### TAREA
Imprime completa la reseña sobre «Salama» que aparece más abajo, sin cambiar ni omitir nada.

«Salama», de Javier Omeñaca Labarta – Una reseña crítica de Sebastián Gámez Millán

Salama, de Javier Omeñaca Labarta
***

***
Salama es una autobiografía poética de momentos elegidos de los últimos 22 años de la vida de su autor, Javier Omeñaca (Villafranca de Ebro, 1962), Licenciado en Filosofía y Letras, desde que en 1998 emigró a Estados Unidos, donde estuvo tres años en la Universidad de la Florida, impartiendo clases de español al tiempo que se graduó en Master of Arts. De allí se marchó al Reino Unido, país en el que ejerció de profesor durante diecisiete cursos, y en el que escribió su primera novela, La guerra que no fue (2012), “una oda a la amistad y al amor a su tierra, inspirada en la intrahistoria de la España rural de buena parte del siglo XX”.
Lo primero que me llama la atención al adentrarnos en Salama es el ritmo, la musicalidad de la lengua. Por un lado, el ritmo es lo que tras la desaparición de la rima, que en la lírica hispánica tiene lugar con Diario de un poeta recién casado (1916-1917), de Juan Ramón Jiménez, distingue al verso de la prosa. Por otro lado, uno presiente que bajo esa musicalidad late un conjuro, un ritual, una esperanza. Salama es, dicho sea de paso, un lugar real en la Sierra de Gata (Cáceres), espacio donde el autor vivió con su pareja, Tea. Ese ritmo lo consigue de diversos modos: uno de ellos es mediante repeticiones y anáforas, como en “Azul” (pp. 31 y 32), donde percibimos once anáforas consecutivas.

### DATOS REGISTRADOS
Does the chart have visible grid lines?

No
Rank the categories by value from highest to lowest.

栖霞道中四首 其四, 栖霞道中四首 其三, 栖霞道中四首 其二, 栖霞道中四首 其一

### RESPUESTA
«Salama», de Javier Omeñaca Labarta – Una reseña crítica de Sebastián Gámez Millán

Salama, de Javier Omeñaca Labarta
***

***
Salama es una autobiografía poética de momentos elegidos de los últimos 22 años de la vida de su autor, Javier Omeñaca (Villafranca de Ebro, 1962), Licenciado en Filosofía y Letras, desde que en 1998 emigró a Estados Unidos, donde estuvo tres años en la Universidad de la Florida, impartiendo clases de español al tiempo que se graduó en Master of Arts. De allí se marchó al Reino Unido, país en el que ejerció de profesor durante diecisiete cursos, y en el que escribió su primera novela, La guerra que no fue (2012), “una oda a la amistad y al amor a su tierra, inspirada en la intrahistoria de la España rural de buena parte del siglo XX”.
Lo primero que me llama la atención al adentrarnos en Salama es el ritmo, la musicalidad de la lengua. Por un lado, el ritmo es lo que tras la desaparición de la rima, que en la lírica hispánica tiene lugar con Diario de un poeta recién casado (1916-1917), de Juan Ramón Jiménez, distingue al verso de la prosa. Por otro lado, uno presiente que bajo esa musicalidad late un conjuro, un ritual, una esperanza. Salama es, dicho sea de paso, un lugar real en la Sierra de Gata (Cáceres), espacio donde el autor vivió con su pareja, Tea. Ese ritmo lo consigue de diversos modos: uno de ellos es mediante repeticiones y anáforas, como en “Azul” (pp. 31 y 32), donde percibimos once anáforas consecutivas.